Today has been hell. Like, actual hell. A really shitty day.
Firstly, The Guy I Couldn’t Get Rid Of turned up completely unannounced at my house last night. What was he playing at? I have serious space issues, so having some bloke turn up at my front door when I least expect him is one of the worst things that could happen to me. What if I’m halfway through having a wank? Or de-fuzzing my face? Or plucking my chin hairs? And who turns up at the house of a girl he’s been dating for a few months, gone midnight?
I already felt a little low before he turned up, and then all we did was have little gripey fights for the whole time he was at mine. I was desperately trying to find a reason to get rid of him. For good. Last night was a nail-in-the-coffin moment for me. He’s actually the last person I would want showing up at my front door out of the blue.
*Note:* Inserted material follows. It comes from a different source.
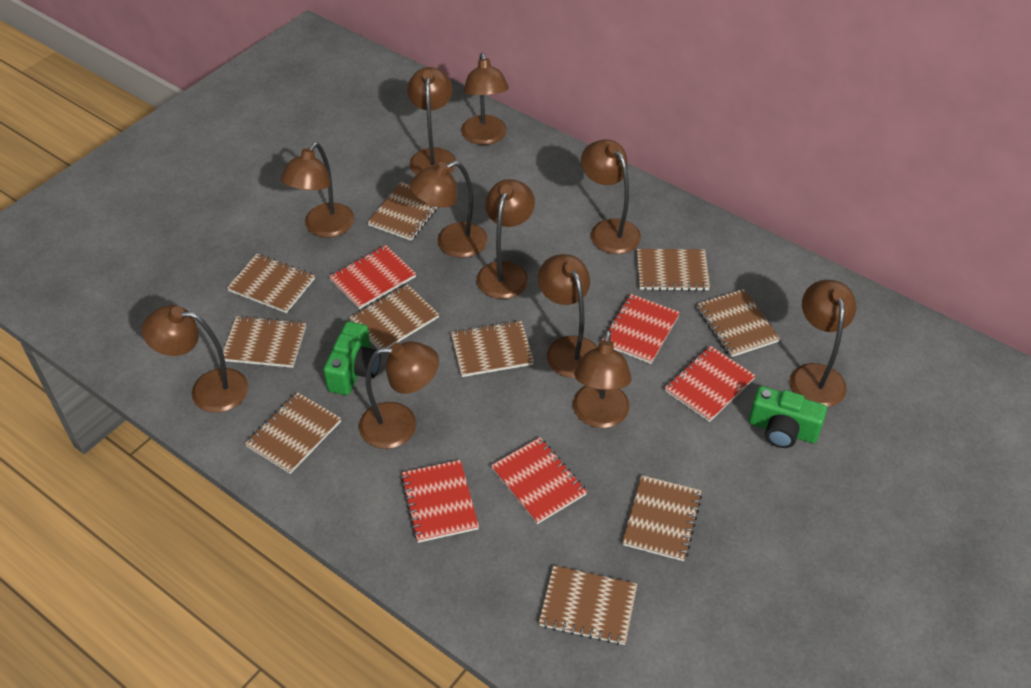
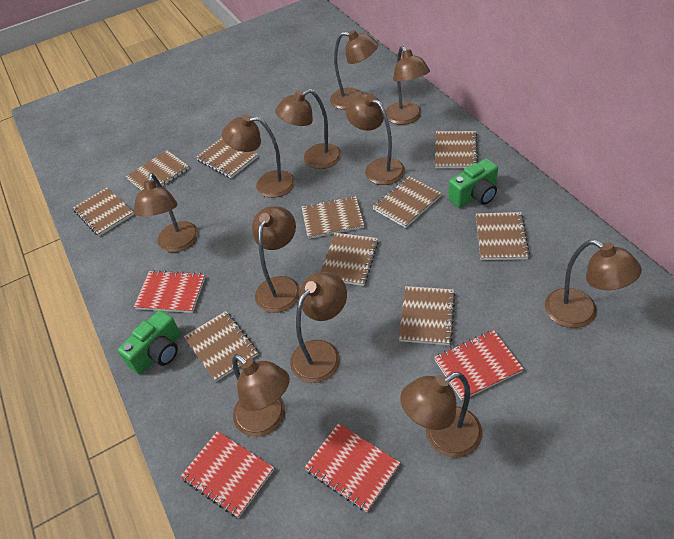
red notebook: [329,245,416,309] [400,460,479,543] [491,437,587,524] [601,294,680,364] [665,346,756,422] = 5 -> [134,270,205,313] [180,431,274,518] [304,423,400,512] [434,330,524,400] = 4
Thankfully, he left fairly promptly this morning and I assumed my drama of the day would be over. It wasn’t. My mother then called me in floods of tears. She was involved in a car accident a while back and has had a few injuries and issues as a result. Minor ones, but still, issues. One of those issues turned into something else today; she’s now being tested for cancer. Lymphoma if you want the specifics. We’ve got a few more days until her blood tests are revealed, and we’re all keeping our fingers very tightly crossed that this is all some scary false alarm.
The thought of my mother having to go through that, though? It’s breaking my heart. I can’t keep the tears inside, and I’m not really a big crier by nature … but I’m having a really tough time keeping the tears from streaming down my face. And because I’m crying and my mother isn’t used to it, it’s making her cry even more. Tears everywhere. So many tears.
My Mama is a fairly healthy person. She’s not a smoker, she doesn’t drink, and she’s in pretty good shape. I know that cancer knows no bounds and all that, but she takes care of herself to ensure that she doesn’t get sick. It’s not fair that she might be sick. It won’t be fair if she is sick. I do all of the bad stuff: drink, smoke, take drugs, burn the candle at both ends as a life motto … Give it to me. Don’t make her sick. I’ll take it. I deserve it. I abuse my body something rotten. I don’t know how I’d cope if she were ill. Or worse than that: not in my life. She’s my rock. My best friend.
I comforted her, of course. It’s probably nothing. The doctors have gotta test for everything, even the bad stuff, even when they think it’s not that, right? We’ll wait for the results and take it from there, but everything will be fine. Blah, blah, blah. So now we wait. I’m dreading that phone call from her after the weekend, and I’m seriously hoping that this is all just some massive overreaction. It happens a lot in our family. The really bad news is all everyone can focus on, and it usually ends up being something not quite that bad. I can’t take that for granted, obviously, but I’m really hoping we’re all just overreacting in that way we’re known for.
We’ve decided not to tell my younger sister for now. She’s a very sensitive soul and would IN NO WAY be able to cope with this kind of news. It would destroy her. We can’t even talk about the C-word around her without her bursting into tears. This is not a conversation we need to have right now. That’s what my mother thinks and I’m inclined to agree with her. We’ll tell her when she needs to know. (Unless my Mama changes her mind before then.)
Keep your fingers crossed for us, folks. My fingers are so tightly crossed that my digits have gone white.
I don’t believe in God, but I’m secretly throwing secret prayers out there tonight.
Please let my beautiful Mama be okay.